When the first blow by the steel ball crashed against the Twombly Street side of the rectory, several of the parishioners is spontaneous unison cried out as if they had been struck. A few minutes later, the church’s pastor knelt down with them to pray. The Detroit television stations covered these scenes live, and the newspapers displayed large pictures. But what did not come across the media was the true feelings of the police.

“You’ve got to feel bad for the little people, a big corporation like General Motors coming in and pushing them all out,” said one policeman. “They built it (the church), all right, didn’t they?” one of­ficer, sitting in his squad car, said. “They took a stable neighborhood and destroyed it.”

Ask GM and Mayor Young why and they both reply with one word: “Jobs.” The homes and churches of workers have to be destroyed for “jobs”? What a monstrous lie! A Cadillac factory does not have to be built on the rubble of an historic Polish-American neighborhood which in recent years had become half black and half white.
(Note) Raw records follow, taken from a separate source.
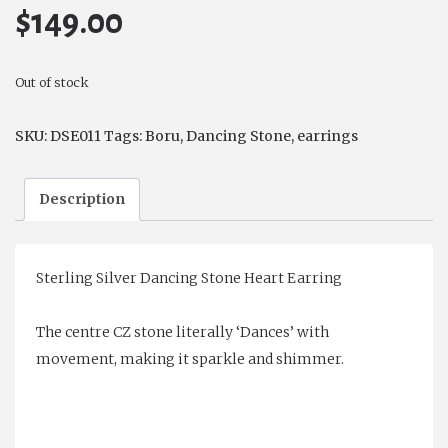
$
149.00
Out of stock
SKU:
DSE011
Tags:
Boru
,
Dancing Stone
,
earrings
Description
Sterling Silver Dancing Stone Heart Earring
The centre CZ stone literally ‘Dances’ with
movement, making it sparkle and shimmer.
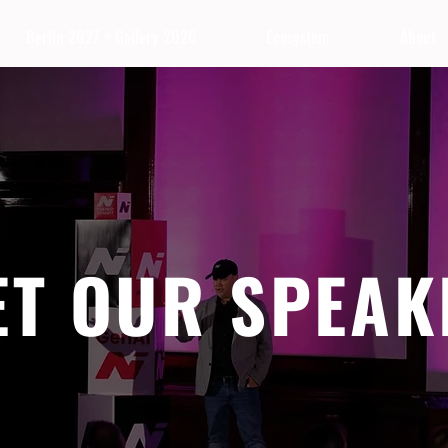
Berlin 2027 + Gallery 2026
Ecosystem
About
ET OUR SPEAK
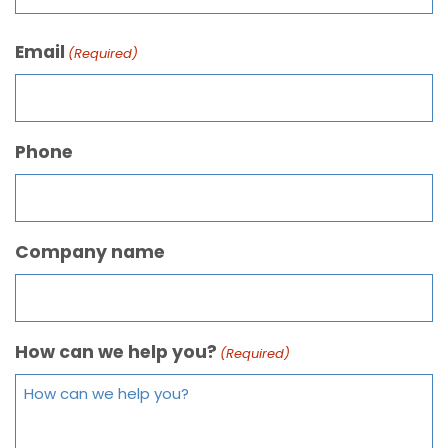
Email
(Required)
Phone
Company name
How can we help you?
(Required)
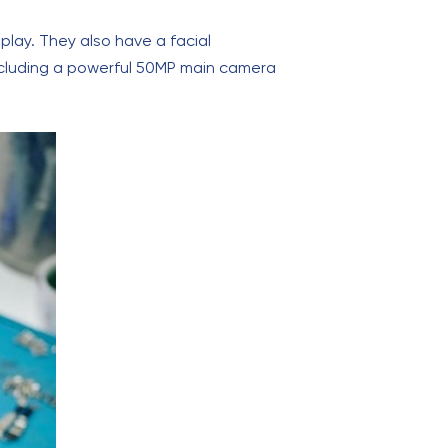
lay. They also have a facial
ncluding a powerful 50MP main camera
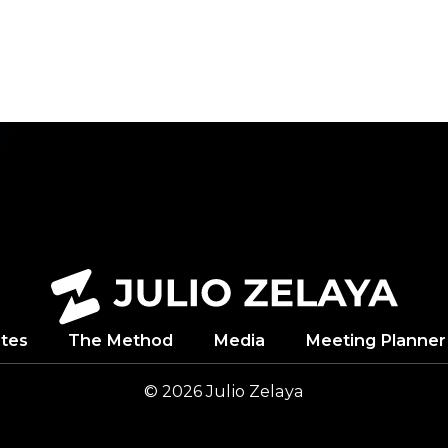
NDUP
tes
The Method
Media
Meeting Planner
© 2026
Julio
Zelaya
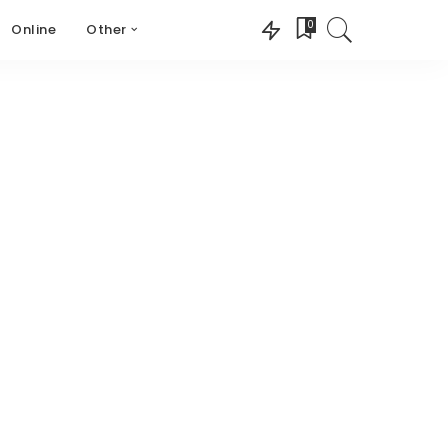
0
Online
Other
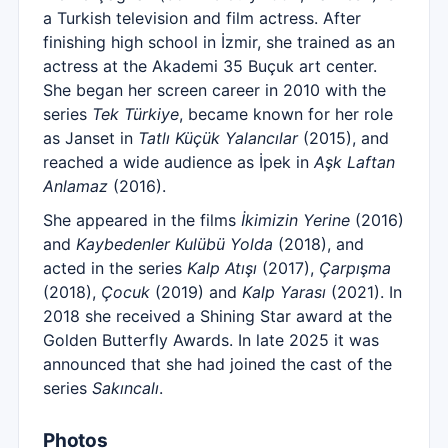
a Turkish television and film actress. After
finishing high school in İzmir, she trained as an
actress at the Akademi 35 Buçuk art center.
She began her screen career in 2010 with the
series
Tek Türkiye
, became known for her role
as Janset in
Tatlı Küçük Yalancılar
(2015), and
reached a wide audience as İpek in
Aşk Laftan
Anlamaz
(2016).
She appeared in the films
İkimizin Yerine
(2016)
and
Kaybedenler Kulübü Yolda
(2018), and
acted in the series
Kalp Atışı
(2017),
Çarpışma
(2018),
Çocuk
(2019) and
Kalp Yarası
(2021). In
2018 she received a Shining Star award at the
Golden Butterfly Awards. In late 2025 it was
announced that she had joined the cast of the
series
Sakıncalı
.
Photos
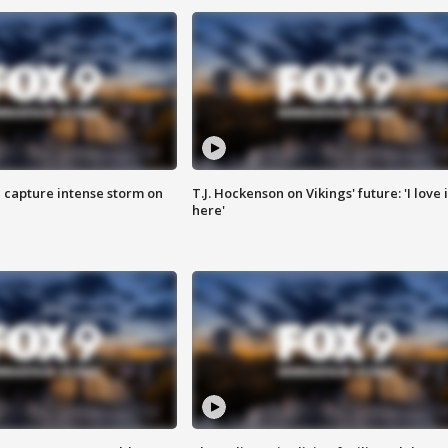
 capture intense storm on
T.J. Hockenson on Vikings' future: 'I love i
here'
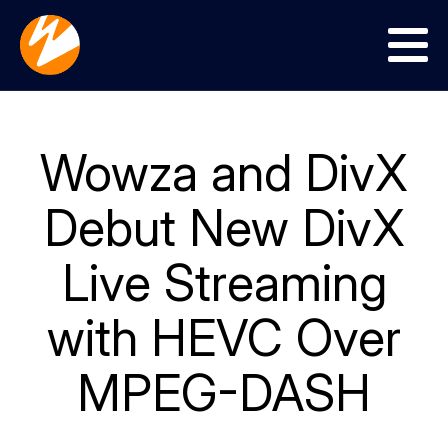
Menu
Wowza and DivX
Debut New DivX
Live Streaming
with HEVC Over
MPEG-DASH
The proposed 70-acre factory, for example, could be built elsewhere, only a few hundred yards from Poletown where nearly 400 acres of industrial land are available. Even on the present site, mast of the displaced Poletown refugees and the churches were living where GM plans a flat parking lot and land­scaping.

The Poletown residents begged GM to consider the nearby site or, at least, to build a vertical parking lot to spare many homes and churches. GM refused, saying it was not feasible. GM also refused, in sub­sequent court actions, – to fully disclose what the company’s builders could do, as indeed Japanese auto factories already have done, to save acreage.

Drunk with their vast power and blackmail strategies, large companies like General Motors now cruise the country offering to consider building a factory if the cities or counties or states provide them with sufficiently lucrative taxpayer bribes. This is what GM did to Detroit and the servile Mayor Young put together a $200 million package of federal, state and local subsidies to help .the world’s second-largest corporation makes it billions in private profits. He followed this giveaway with a reduction of 50 percent in GM, property taxes for the new plant and a payments schedule for the subsidy debt that will assure no net payments from the factory to the city until after the year 2000.

Conservative and liberal groups alike have con­demned General Motors’ destruction of Poletown. As a dissenting justice of the Michigan Supreme Court wrote, what home, church or business is safe from this misuse of eminent domain authority to seize private property in order to transfer it to a private corporation for profit?